I find that my RSI calculations differ from TradingView, so I have decided to get the data from TradingView via your API.
from tradingview_ta import TA_Handler, Interval, Exchange
tesla = TA_Handler(
symbol="TSLA",
screener="america",
exchange="NASDAQ",
interval=Interval.INTERVAL_1_DAY,
# proxies={'http': 'http://example.com:8080'} # Uncomment to enable proxy (replace the URL).
)
print(tesla.get_analysis().indicators["RSI"])
this returns 66.32.
When I go to TradingView, with RSI set to Timeframe 1 DAY and RSI Time Frame to 10,
the resultant RSI is 73.92
using my Gorilla Yahoo RSI method, the RSI is 82.
import pandas_ta as ta
import datetime
import time
from pandas.tseries.holiday import USFederalHolidayCalendar
from pandas.tseries.offsets import CustomBusinessDay
US_BUSINESS_DAY = CustomBusinessDay(calendar=USFederalHolidayCalendar())
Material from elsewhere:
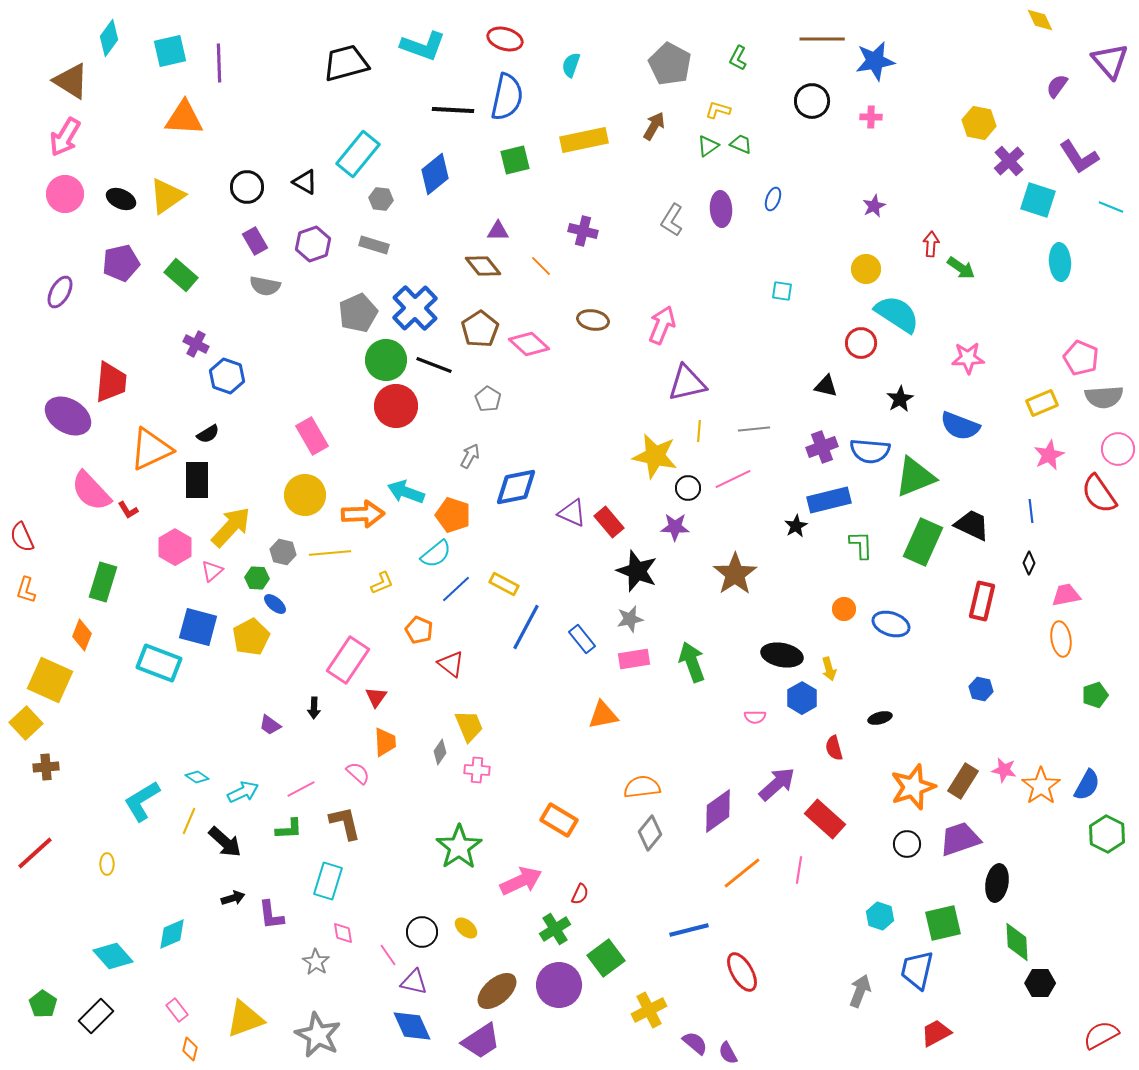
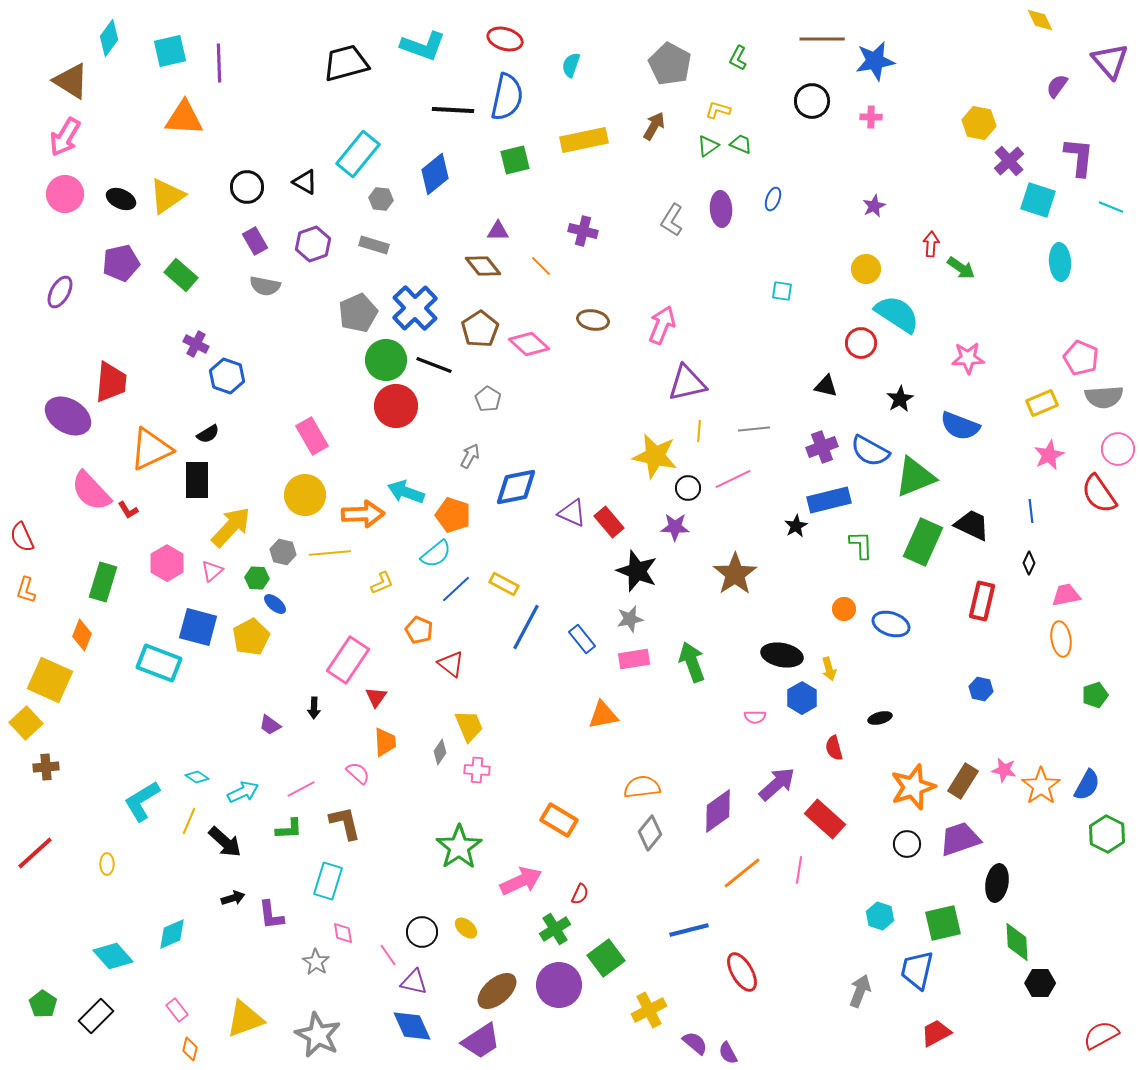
purple L-shape at (1079, 157): rotated 141 degrees counterclockwise
blue semicircle at (870, 451): rotated 24 degrees clockwise
pink hexagon at (175, 547): moved 8 px left, 16 px down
from yahoo_fin import stock_info as si
def load_historic_data(symbol):
today = datetime.date.today()
today_str = today.strftime("%Y-%m-%d")
# Get last 11 days of data
start_date = today - (11 * US_BUSINESS_DAY)
start_date_str = datetime.datetime.strftime(start_date, "%Y-%m-%d")
try:
# Download data from Yahoo Finance
df = si.get_data(symbol, start_date=start_date_str, end_date=today_str, index_as_date=False)
return df
except:
print('Error loading stock data for ' + symbol)
return None
def calculate_technical_indicators(df):
df['RSI'] = ta.rsi(df["adjclose"], length=10)
return df
def backtest_RSI(symbol):
my_df = load_historic_data(symbol)
try:
calc_df = calculate_technical_indicators(my_df)
print(calc_df)
return calc_df.iat[10,8] #this is our RSI
except:
print("had problems with ", symbol)
return
testee = 'TSLA'
print(backtest_RSI(testee))
Is there a way to adjust the RSI parameter?
actually, I found my issue. If I extend the data on my Gorilla Yahoo RSI data to 60 days, then the RSI numbers are within .01 of the correct value.